> **Task prompt**: Summarize the passage on client disputes and insurance claims in two sentences.

> **Document passage**:
——————
It’s important you don’t do this. If things do escalate to the point the insurer is involved, the legal experts appointed should come into the situation when it’s a blank slate to ensure the best outcome for you.

Admitting liability and offering a refund could complicate matters from a legal perspective and hinder the negotiation process.

If you have the legal expenses product, you can utilise the legal advice helpline you have access to. The legal experts on the phone can give you pointers on subjects like contract disputes, late payments and general legal matters.

If things are more serious to the point there’s a threat of legal action or the client is asking for damages, make a professional indemnity claim. You should contact us as soon as you’re aware of any complaint, criticism or mistake which may give rise to a claim, but the policy will only be triggered if there’s a monetary loss such as a claim for damages or a legal threat.

Professional indemnity claims are quite complex because legal experts get involved and negotiations between all parties take place, but don’t let that intimidate you. The insurer is there to help and in our experience situations are diffused quickly once the insurer gets involved.

Contracts, project specs, emails, client communication… all of this will help the insurer fight your case, so make sure you’re documenting everything.

From a project management perspective, gathering information to support your case will help if your client makes demands that are outside of the scope of work you’ve both agreed to. You can refer your client to the contract that’s signed and agreed by both parties, or a specific email to support your case and hopefully put the problem to bed.


Client not paying. What are the next steps to take?

Always employ your usual credit control procedures. This includes sending reminders, enforcing late payment charges or refusing to deliver work until the invoice is settled. Having these basic clauses in your contract will go a long way in helping you get paid.
——————
> **Material supplied**:
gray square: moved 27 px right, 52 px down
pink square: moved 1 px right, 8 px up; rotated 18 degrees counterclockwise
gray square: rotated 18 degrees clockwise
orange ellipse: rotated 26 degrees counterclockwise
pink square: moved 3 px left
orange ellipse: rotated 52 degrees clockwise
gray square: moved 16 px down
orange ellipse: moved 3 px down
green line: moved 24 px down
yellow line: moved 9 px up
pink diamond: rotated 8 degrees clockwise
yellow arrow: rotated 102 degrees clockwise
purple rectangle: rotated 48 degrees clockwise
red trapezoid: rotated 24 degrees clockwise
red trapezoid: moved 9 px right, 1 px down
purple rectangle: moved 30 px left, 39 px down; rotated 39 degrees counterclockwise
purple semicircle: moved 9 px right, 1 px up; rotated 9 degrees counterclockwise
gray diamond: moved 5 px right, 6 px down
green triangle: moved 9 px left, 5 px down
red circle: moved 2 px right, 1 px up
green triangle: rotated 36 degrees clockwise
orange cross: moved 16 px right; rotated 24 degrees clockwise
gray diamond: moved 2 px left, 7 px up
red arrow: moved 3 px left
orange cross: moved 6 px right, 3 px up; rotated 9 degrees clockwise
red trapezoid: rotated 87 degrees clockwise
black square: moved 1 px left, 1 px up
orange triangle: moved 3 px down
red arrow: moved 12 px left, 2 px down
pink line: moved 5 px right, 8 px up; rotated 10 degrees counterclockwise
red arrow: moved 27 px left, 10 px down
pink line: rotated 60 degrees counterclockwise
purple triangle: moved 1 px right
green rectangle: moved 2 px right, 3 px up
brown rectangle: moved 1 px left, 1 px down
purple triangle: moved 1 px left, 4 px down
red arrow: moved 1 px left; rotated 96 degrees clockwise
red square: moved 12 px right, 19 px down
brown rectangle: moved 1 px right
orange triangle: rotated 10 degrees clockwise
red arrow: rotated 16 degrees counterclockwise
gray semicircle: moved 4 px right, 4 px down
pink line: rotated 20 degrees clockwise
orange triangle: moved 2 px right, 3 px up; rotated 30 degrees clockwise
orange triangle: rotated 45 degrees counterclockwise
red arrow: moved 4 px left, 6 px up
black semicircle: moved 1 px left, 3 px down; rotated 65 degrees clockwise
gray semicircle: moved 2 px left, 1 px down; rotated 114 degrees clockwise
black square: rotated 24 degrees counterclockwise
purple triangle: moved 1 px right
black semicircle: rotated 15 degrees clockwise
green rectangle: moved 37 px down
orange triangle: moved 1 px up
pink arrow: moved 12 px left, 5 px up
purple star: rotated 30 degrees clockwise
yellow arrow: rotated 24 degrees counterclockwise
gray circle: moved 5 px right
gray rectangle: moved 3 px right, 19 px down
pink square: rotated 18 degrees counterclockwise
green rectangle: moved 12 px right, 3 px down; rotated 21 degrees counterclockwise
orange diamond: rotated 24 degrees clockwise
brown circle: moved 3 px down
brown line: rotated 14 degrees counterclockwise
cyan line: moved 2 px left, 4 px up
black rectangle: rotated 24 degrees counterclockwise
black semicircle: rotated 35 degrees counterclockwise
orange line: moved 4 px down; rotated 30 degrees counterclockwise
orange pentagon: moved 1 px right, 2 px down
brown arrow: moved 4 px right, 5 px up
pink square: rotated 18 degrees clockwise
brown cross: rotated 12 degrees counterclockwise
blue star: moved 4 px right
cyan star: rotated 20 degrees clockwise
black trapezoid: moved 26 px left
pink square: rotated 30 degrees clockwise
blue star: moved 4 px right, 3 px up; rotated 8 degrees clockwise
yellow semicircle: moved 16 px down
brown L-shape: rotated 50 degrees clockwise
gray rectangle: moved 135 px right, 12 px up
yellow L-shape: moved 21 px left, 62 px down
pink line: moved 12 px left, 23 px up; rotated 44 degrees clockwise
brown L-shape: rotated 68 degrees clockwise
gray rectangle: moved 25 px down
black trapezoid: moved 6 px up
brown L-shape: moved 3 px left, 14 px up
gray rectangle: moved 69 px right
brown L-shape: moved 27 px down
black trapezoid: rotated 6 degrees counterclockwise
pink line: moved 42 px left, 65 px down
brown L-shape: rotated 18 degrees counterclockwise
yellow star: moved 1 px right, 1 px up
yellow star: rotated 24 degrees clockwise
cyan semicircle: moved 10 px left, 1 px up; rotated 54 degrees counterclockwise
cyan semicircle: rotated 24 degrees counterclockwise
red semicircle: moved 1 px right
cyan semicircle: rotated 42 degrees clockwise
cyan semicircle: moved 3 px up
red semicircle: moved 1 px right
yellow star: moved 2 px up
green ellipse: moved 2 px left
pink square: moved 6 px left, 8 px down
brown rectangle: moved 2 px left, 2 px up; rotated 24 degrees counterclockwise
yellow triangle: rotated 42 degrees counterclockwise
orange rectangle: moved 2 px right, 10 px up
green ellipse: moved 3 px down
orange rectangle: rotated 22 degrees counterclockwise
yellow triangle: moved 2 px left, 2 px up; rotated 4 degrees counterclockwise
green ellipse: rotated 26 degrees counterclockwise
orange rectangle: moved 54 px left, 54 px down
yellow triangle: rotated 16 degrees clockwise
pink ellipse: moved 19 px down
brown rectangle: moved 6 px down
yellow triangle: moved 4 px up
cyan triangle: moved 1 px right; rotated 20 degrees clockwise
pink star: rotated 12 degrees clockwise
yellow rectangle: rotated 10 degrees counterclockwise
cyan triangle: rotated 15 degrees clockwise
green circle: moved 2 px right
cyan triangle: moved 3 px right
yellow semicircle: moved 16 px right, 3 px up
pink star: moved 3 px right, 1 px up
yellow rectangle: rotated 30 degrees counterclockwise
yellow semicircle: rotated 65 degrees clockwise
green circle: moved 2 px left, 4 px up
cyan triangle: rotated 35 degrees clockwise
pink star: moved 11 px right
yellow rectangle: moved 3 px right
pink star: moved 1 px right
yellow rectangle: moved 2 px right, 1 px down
——————
> **Answer below**: Admitting liability or offering a refund could complicate matters legally, so for lesser issues you can use the legal advice helpline that comes with the legal expenses product, and if there is a threat of legal action or a claim for damages, you should make a professional indemnity claim and contact the insurer as soon as you are aware of a possible claim. Documenting contracts, project specs, emails and client communication helps the insurer fight your case, and when a client does not pay, you should use your usual credit control procedures, such as reminders, late payment charges or withholding work until the invoice is settled.